Tennisprofi Stan Wawrinka zelebriert den Aspekt der mentalen Stärke öfters mit einer Geste.

Tennisprofi Stan Wawrinka zelebriert den Aspekt der mentalen Stärke öfters mit einer Geste.

Bild: Michael Dodge/EPA (Melbourne, 27. Januar 2020)

Die aktuelle Lage hat auch Einfluss auf die Arbeit von Sportpsychologen und Mentaltrainern. «Es ist eine Phase, in der Sportler durchschnaufen, sich orientieren, neu finden und vielleicht sogar neu erfinden müssen», sagt Sportpsychologe Jörg Wetzel. Er gehört seit vielen Jahren zum Team von Swiss Olympic bei den Olympischen Spielen. Auch sein grösstes Projekt für dieses Jahr hiess bis vor kurzem «Tokio 2020».

Sportler auf der Suche nach mentaler Gesundheit

Wetzel sagt, dass für Athleten auch privat gerade ziemlich viel anders ist. Ihr Leben besteht normalerweise aus vielen Reisen, Trainingslagern und Wettkämpfen in aller Welt. «Nun sitzen sie Zuhause, vielleicht bei den Eltern oder in einer WG. Die klare Struktur, nach der ihr Leben getaktet ist, hat derzeit keine Gültigkeit». Auch Wetzels Berufskollege Hanspeter Gubelmann spricht von «orientierungslosen Sportlern», die sich nun zuerst einmal an einen anderen Alltag gewöhnen und ein mentales Gleichgewicht finden müssen. «Mentale Gesundheit ist derzeit wichtiger als mentale Stärke».

Mentaltrainer Lukas Christen, der als siebenfacher Paralympics-Sieger in der Leichtathletik selber auf eine aussergewöhnlich erfolgreiche Spitzensportkarriere zurückblickt, beobachtet «eine andere Seite von Sportlern, die jetzt zum Vorschein kommt». Er spricht von Athleten, «die auch mental regenerieren» und mehr und mehr den Wert dieser Entspannung schätzen lernen. «Ich habe einen Eishockeyspieler erlebt, der jetzt realisiert, auf welch hohem Niveau er während Monaten gedreht und einfach so funktioniert hat». Beinahe wie im Hamsterrad.

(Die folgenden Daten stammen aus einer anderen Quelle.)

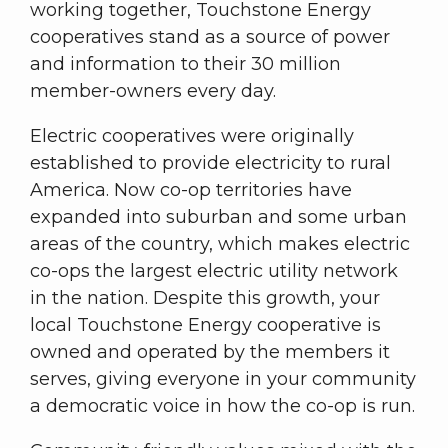
working together, Touchstone Energy
cooperatives stand as a source of power
and information to their 30 million
member-owners every day.
Electric cooperatives were originally
established to provide electricity to rural
America. Now co-op territories have
expanded into suburban and some urban
areas of the country, which makes electric
co-ops the largest electric utility network
in the nation. Despite this growth, your
local Touchstone Energy cooperative is
owned and operated by the members it
serves, giving everyone in your community
a democratic voice in how the co-op is run.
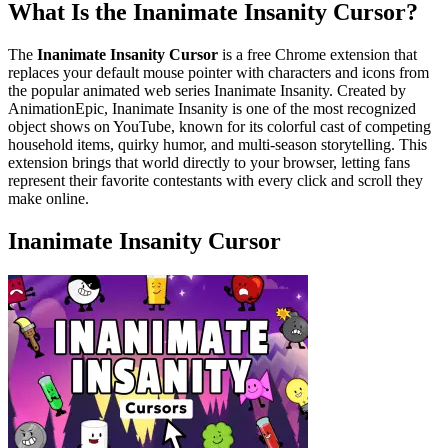
What Is the Inanimate Insanity Cursor?
The
Inanimate Insanity Cursor
is a free Chrome extension that
replaces your default mouse pointer with characters and icons from
the popular animated web series Inanimate Insanity. Created by
AnimationEpic, Inanimate Insanity is one of the most recognized
object shows on YouTube, known for its colorful cast of competing
household items, quirky humor, and multi-season storytelling. This
extension brings that world directly to your browser, letting fans
represent their favorite contestants with every click and scroll they
make online.
Inanimate Insanity Cursor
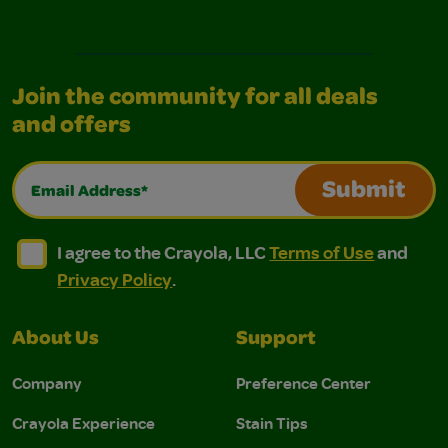
Join the community for all deals
and offers
Email Address*
Submit
I agree to the Crayola, LLC Terms of Use and Privacy Polic
I agree to the Crayola, LLC Terms of Use and Pri
I agree to the Crayola, LLC
Terms of Use
and
Privacy Policy
.
About Us
Support
Company
Preference Center
Crayola Experience
Stain Tips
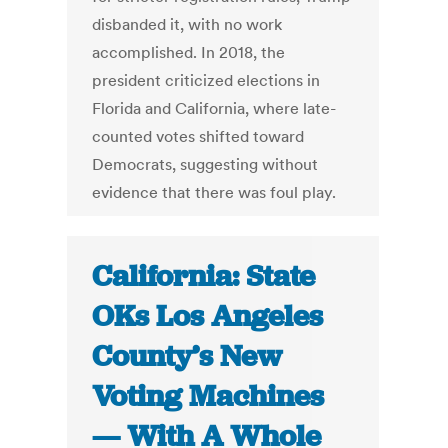
disbanded it, with no work
accomplished. In 2018, the
president criticized elections in
Florida and California, where late-
counted votes shifted toward
Democrats, suggesting without
evidence that there was foul play.
California: State
OKs Los Angeles
County’s New
Voting Machines
— With A Whole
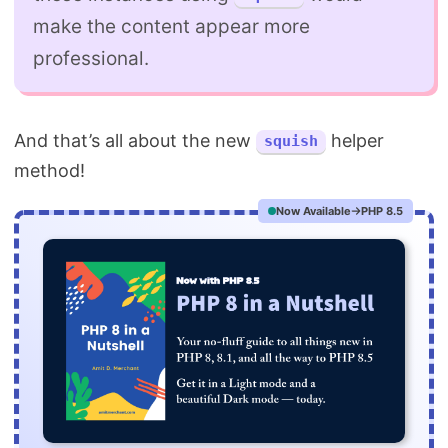
make the content appear more
professional.
And that’s all about the new
helper
squish
method!
Now Available
PHP 8.5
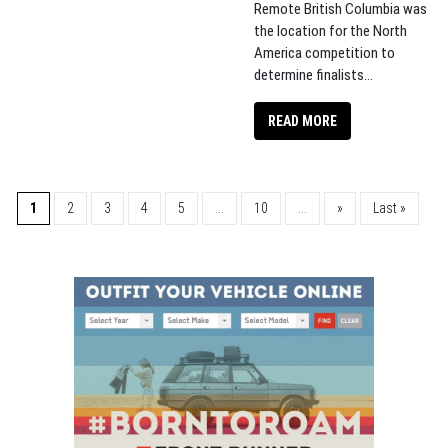
Remote British Columbia was
the location for the North
America competition to
determine finalists...
READ MORE
1
2
3
4
5
...
10
...
»
Last »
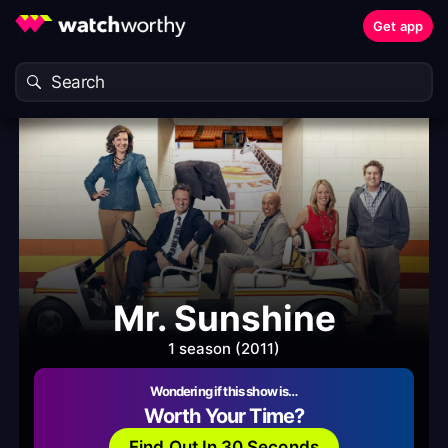
Get app
Mr. Sunshine
1 season (2011)
Wondering if this show is…
Worth Your Time?
Find Out In 30 Seconds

Wetzel, Gubelmann und Christen sind sich einig, dass die aktuelle Situation, die für einmal sehr wenig Ablenkung und viel Einsamkeit bietet, für Sportler auch eine Chance bietet. Als «Prozess von aussen nach innen zu sich selbst» bezeichnet es Wetzel, «in sich gehen und sich selbst entdecken», sagt Gubelmann dazu, «Wer bin ich und was will ich?» nennt Christen einen elementaren Aspekt.

Es ist die Sinnfrage, auf die erfolgreiche Athleten derzeit Antworten suchen. «Und vielleicht auf diese Weise gestärkt aus der ungewohnten Situation herauskommen», denkt Gubelmann. Dann etwa, wenn es ihnen gelingt, die Situation ohne Druck smart zu meistern, neue Aspekte des Mentaltrainings kennen zu lernen und an ihrem Selbstvertrauen zu arbeiten. Auch Jörg Wetzel spricht das Selbstvertrauen an erster Stelle an.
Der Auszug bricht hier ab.